Lembrar de Consuelo é lembrar de intrasigência Cintra a luta da justiça, pois seu nome significa luta, significa ousadia, significa combater o bom combate ao lado de quem necessita, significa, sobretudo, compromisso com a luta por uma nova sociedade sem opressores e oprimidos, luta por uma educação não sexista, que contemple a singularidade de cada ser humano desde a infância, sem aprisionar em papeis sociais castradores e violentos.
É por isso que pra nós é uma emocionante tarefa trazer estas palavras no dia de hoje e como já dizia a musica de Beto Guedes: “tudo que move é sagrado” e o legado de Consuelo para toda a sociedade goiana são seis sonhos, o CEVAM , a luta, o movimento, a resistência,esta é portanto uma tarefa sagrada.
Ela escreveu: “Vamos amar e apoiar os derrotados de luz. De gente assim, e somente deles, é o reino dos céus” – nós achamos que o CEVAM é um lugar de luz, que precisa ser preservado.
E assim que convidamos a sociedade aqui presente para voltar os olhos para o Cevam para a possibilidade de resignificação de vidas encerradas em sua existência. Temos obtido muitas vitorias em nossa luta, mas para dar conta de contrapor a violência domestica auxiliando suas vitimas é sempre preciso sonhar mais, buscar mais.
E o Cevam persiste, persistimos, queremos realizar mais sonhos, mudar o cotidiano das mulheres vítimas da violência, e para tanto contamos com todos e cada um de vocês que se fazem presentes nessa noite de alegria e saudação à luta de tantas mulheres, que certamente também deveriam ser homenageadas.

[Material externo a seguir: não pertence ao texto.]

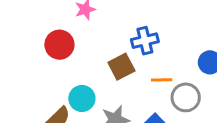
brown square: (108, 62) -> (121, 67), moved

Sabemos que nossa tarefa é árdua, mais também sabemos de nossa ousadia, estamos caminhando e como diz o poeta Tiago Melo:
“não tenho caminho novo,
o que tenho e novo é o jeito e caminhar...
Aprendi, o caminhar cantando,
como convém a mim e aos que vão comigo,
pois já não vou mais sozinho.”
Sabemos que não estamos sozinhas e que muito ainda há a construir, pois são vários os sonhos.
E também dizia o poeta, sonhar já é um começo, e é pelo sonho que temos vivido pelo sonho que seguimos, por ele moldamos a argamassa da violência em alegrias, transformando dor em coragem, raiva em tolerância, fazendo de cada tombo um paço de dança.